'Rock-n-roll Rosetta': $1.4 billion spacecraft crashes into comet

Europe’s comet chasing Rosetta spacecraft dramatically concluded its 12-year odyssey, crash-landing into the comet it orbited and probed for two years in a quest to demystify the Solar System's origins.

There were tears, hugs and cheers at mission control in Darmstadt, Germany when spacecraft operations manager Sylvain Lodiot announced: "This is the end of the Rosetta mission."

An artist depiction of the Rosetta. Photo: Yahoo News
An artist depiction of the Rosetta. Photo: Yahoo News

"Rock-n-roll Rosetta," added a visibly moved project scientist Matt Taylor as he left the podium.

Rosetta made a "controlled impact" with Comet 67P/Churyumov-Gerasimenko at 10.41 GMT, the closing chapter in a trailblazing project approved in 1993 to look some 4.6 billion years back in time.

Comets are thought to contain primordial material from our planetary system's birth, preserved in a dark space deep freeze.

Rosetta had been programmed to touch down at a human walking pace of about 90cm (35 inches) per second, after a 14 hour freefall from an altitude of 19 kilometres (12 miles).

It joined long-spent robot probe Philae on the galactic wanderer's rocky, cold surface for an eternal journey around the Sun.

Confirmation of the mission's end came at 11.19 GMT, when the spacecraft's signal disappeared from ground controllers' computer screens.
"We have loss of signal of Rosetta," announced a grim-faced Lodiot.

"We will be listening for a signal for another 24 hours, but don't expect any..."

Mission scientists had expected Rosetta would bounce and tumble about before settling -- but the craft's final moments will forever remain a mystery as it was instructed to switch off on first impact.

The comet chaser was never designed to land.

In its final hours, Rosetta sent home crucial last-gasp data gathered from nearer the comet than ever before, tasting the comet's gas, dust and plasma, and taking close-up pictures of the spot that is now its icy tomb.

"It's a bittersweet thing," Taylor told AFP.

While scientists are looking forward to delving into Rosetta's last-minute data, "there is something about the attachment, there's something about that spacecraft being there. I will feel a sense of loss, surely."

A social media campaign and cartoon depicting the pair as intrepid space explorers, each with its "own" Twitter account, earned the mission a global following.

On Friday, the cartoon was updated with a dusty and bashed-up Rosetta lying eyes closed on the comet surface, as Earth held a placard proclaiming "Goodbye Rosetta".

"#Rosetta, is that you?" ESA tweeted on Philae's behalf.

"Scientists are like children: they dream without limits. There is nothing better than making dreams of children become a reality," flight operations director Andrea Accomazzo told AFP.

"This is the feeling we have.

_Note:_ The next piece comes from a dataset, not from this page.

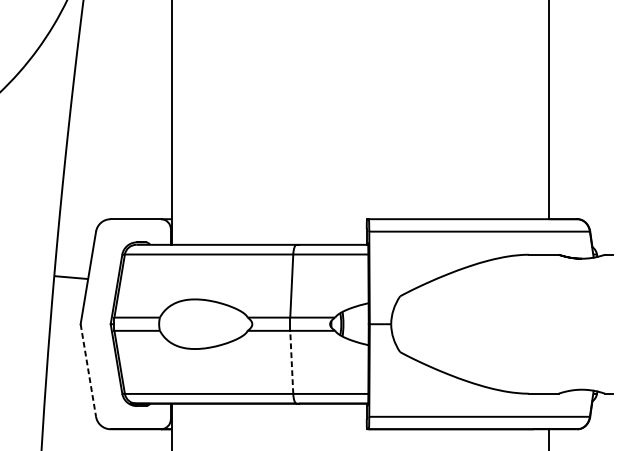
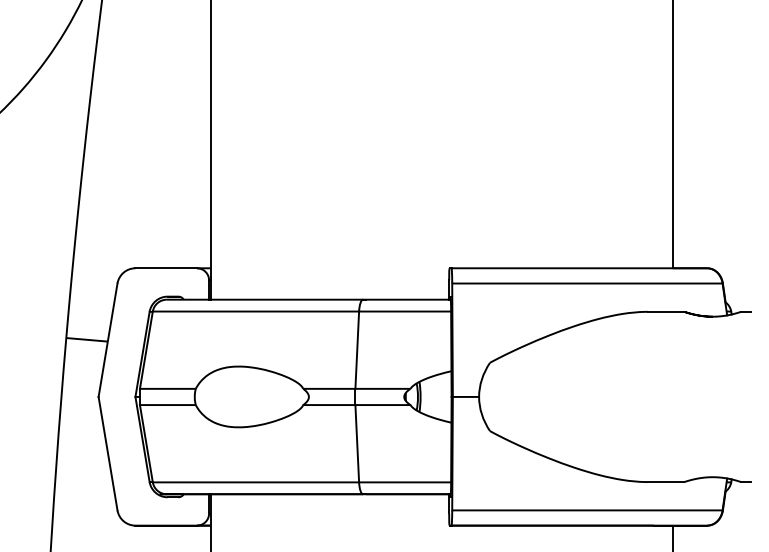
line: (291, 362) -> (357, 443), dashed -> solid
line: (88, 371) -> (108, 454), dashed -> solid

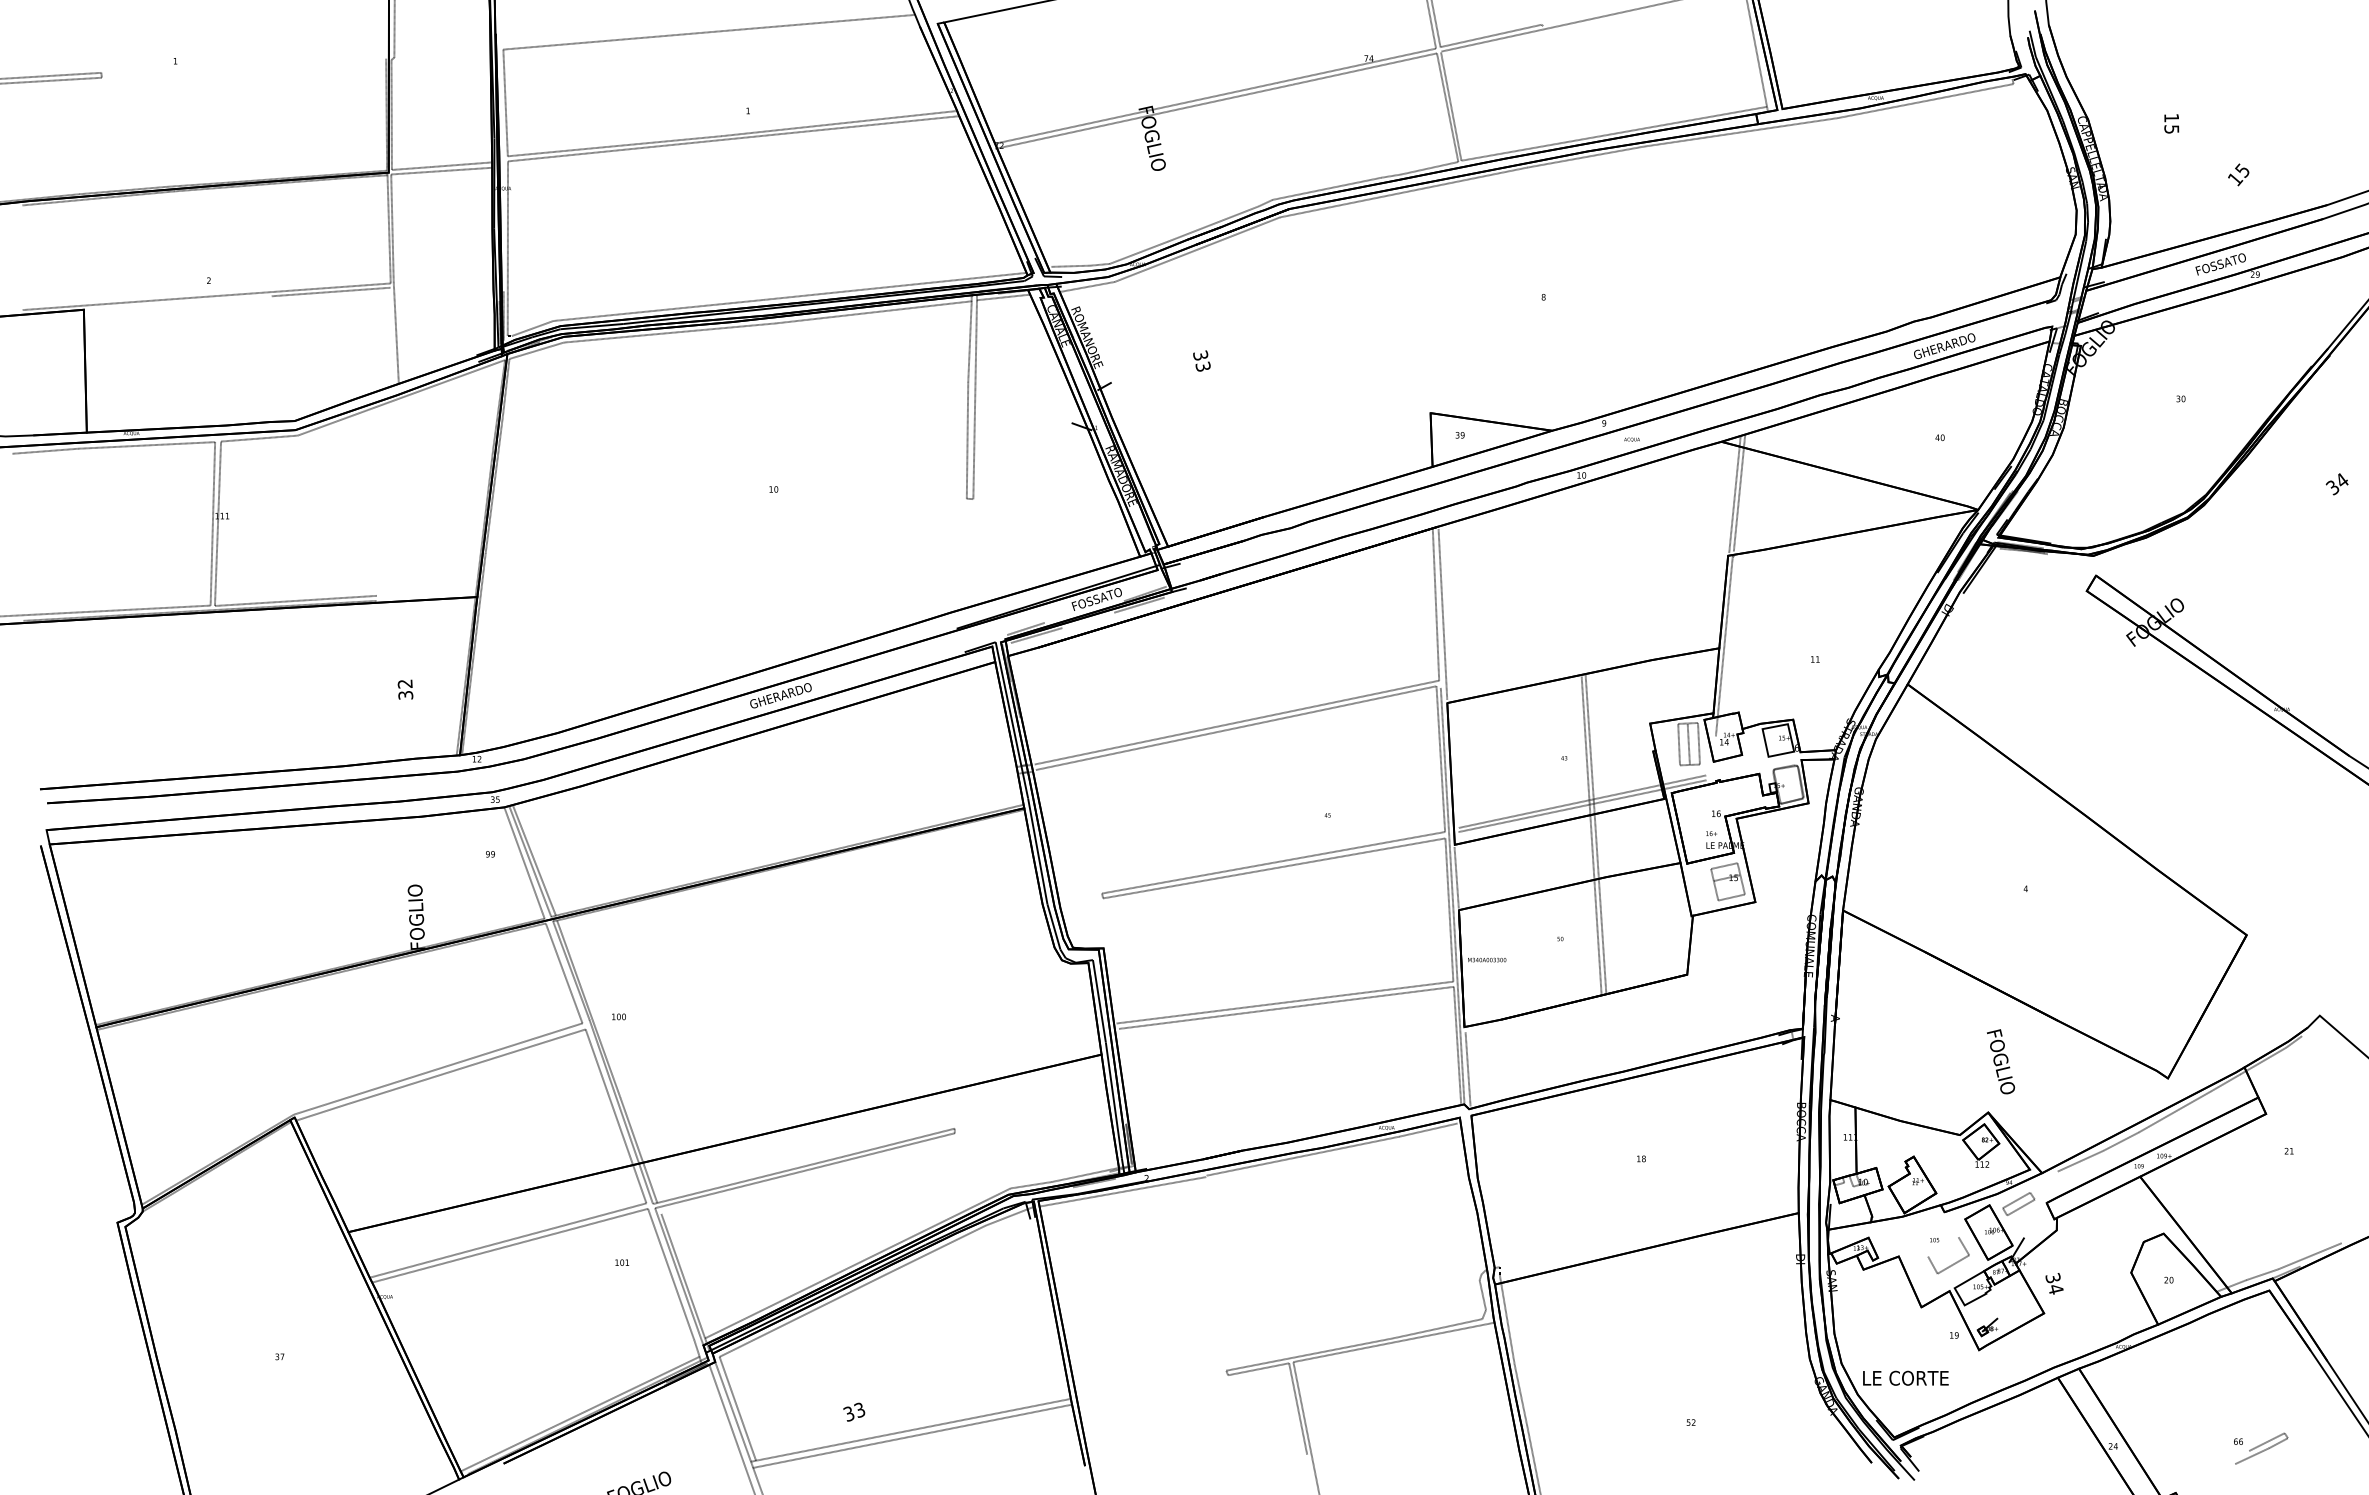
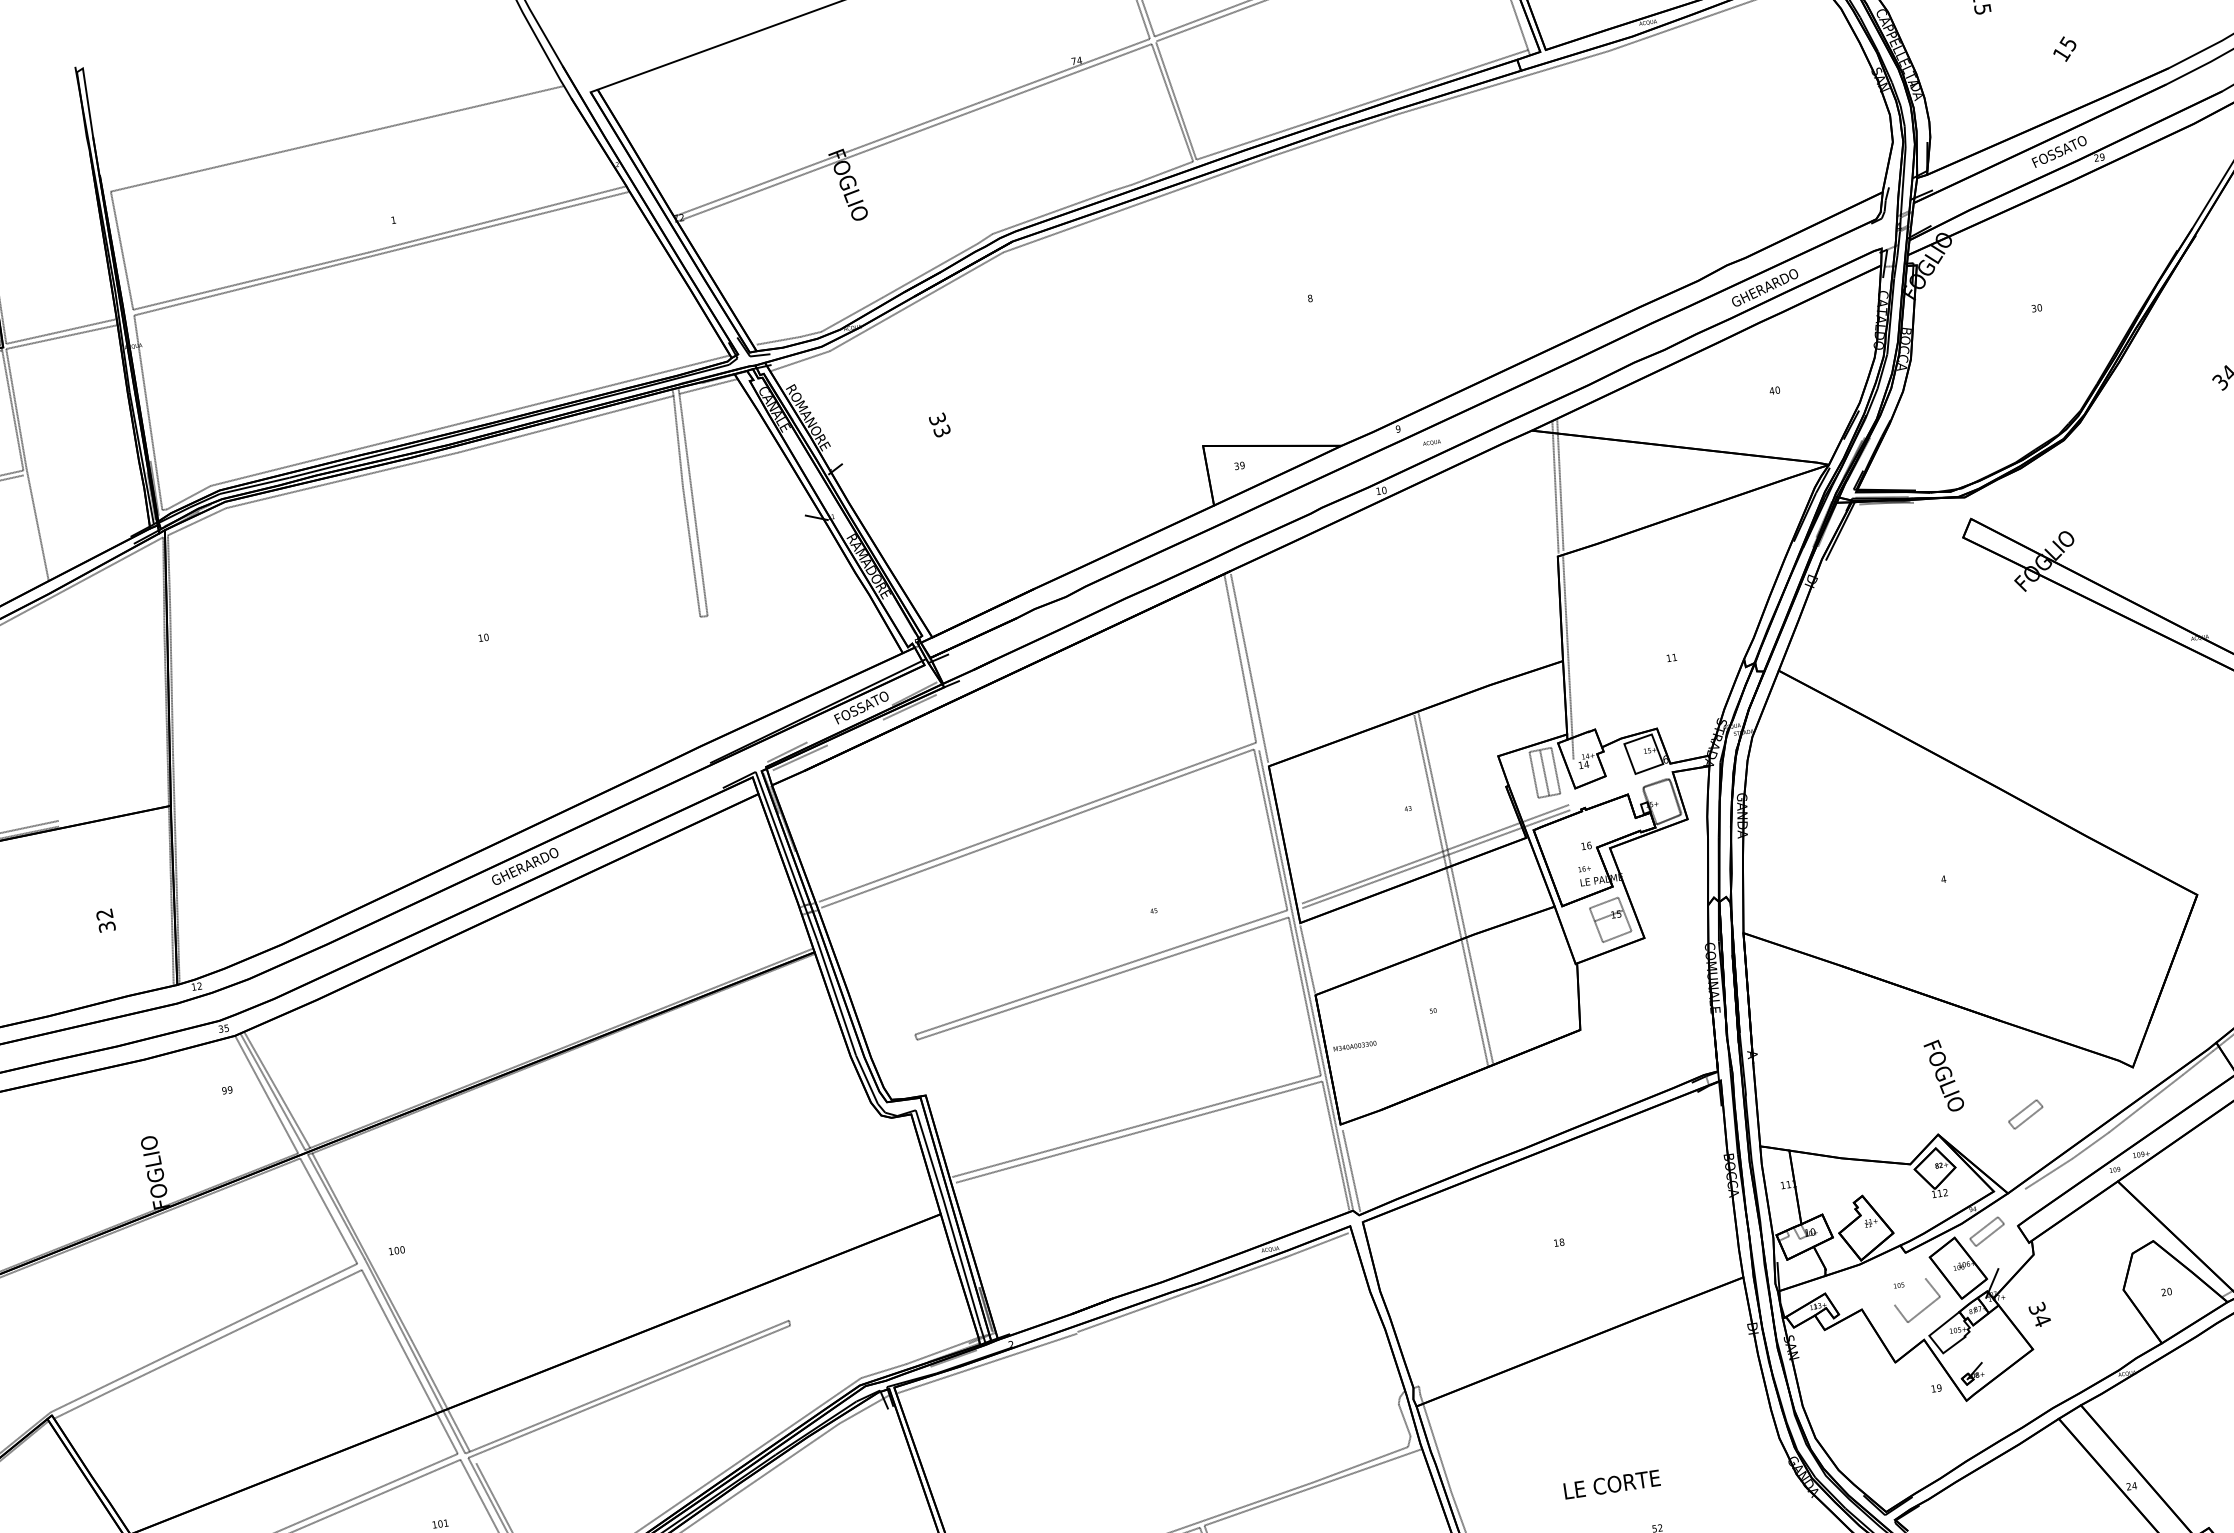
part: (2067, 1105) -> (2025, 1113), added
text: (1905, 1377) -> (1611, 1483), moved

For me today is mission accomplished."

Insights gleaned from the 1.4-billion-euro project have shown that comets crashing into an early Earth may well have brought amino acids, the building blocks of life.

Comets of 67P's type, however, certainly did not bring water, scientists have concluded.

"Rosetta has blown it all open. It's made us have to change our ideas of what comets are, where they came from and ... how the solar system formed and how we got to where we are today," said Taylor.

"We have only just scratched the surface. We have decades of work to do. The spacecraft may end but the science will continue."

For flight operators, the separation was more difficult.

"They (scientists) still have the data to analyse but we don't have the spacecraft anymore," lamented Lodiot, who had been involved in the project for 12 years.

"Of course there is a bit of sadness," added Accomazzo, whose involvement spans nearly 20 years.

"You are going to miss it. But OK, life goes on," he shrugged.